:: SUPPLIED INFORMATION ::
------------------------------------------------------------------------

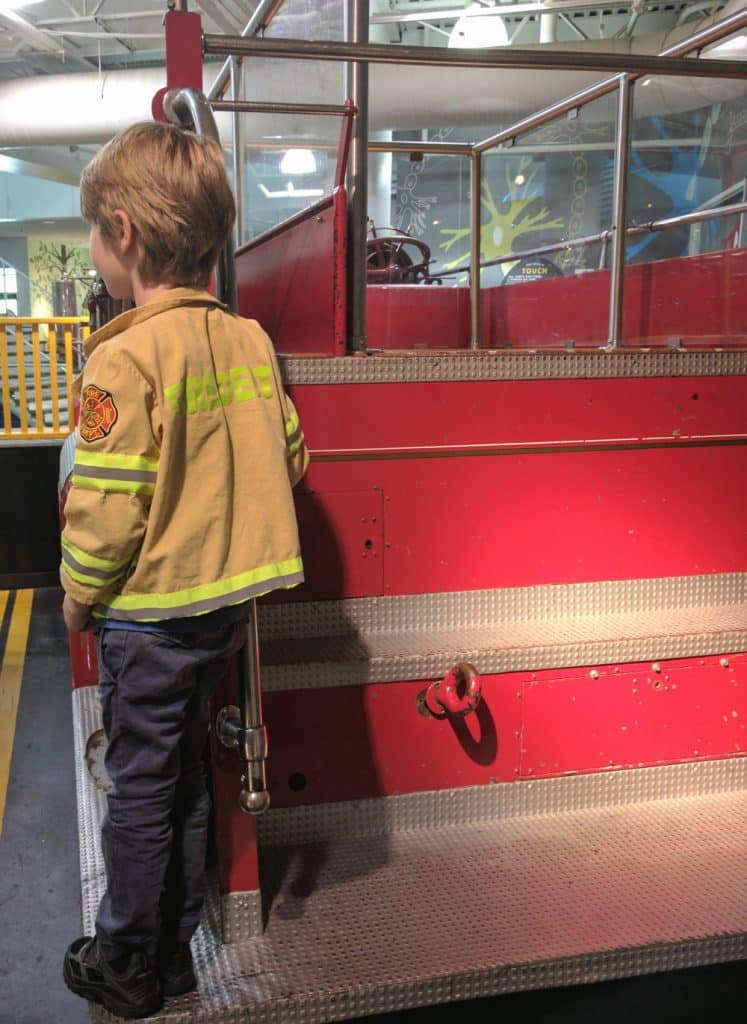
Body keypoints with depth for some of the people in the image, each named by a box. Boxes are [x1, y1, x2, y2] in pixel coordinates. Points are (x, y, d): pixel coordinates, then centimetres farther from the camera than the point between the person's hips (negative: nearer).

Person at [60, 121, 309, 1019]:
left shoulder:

------------------------------------------------------------------------

:: ACTIVITY ::
Reproduce the entire listing above word for word, but leave out the pictures.

:: EXPECTED ANSWER ::
Body keypoints with depth for some of the people in the image, each named by a box. Boxes are [x1, y1, x2, y2] in pixel coordinates. Points are (x, y, d): pixel coordinates, then centimetres farther from the camera than the point between the person's hips (negative: nearer).

Person at [60, 121, 309, 1019]:
left shoulder:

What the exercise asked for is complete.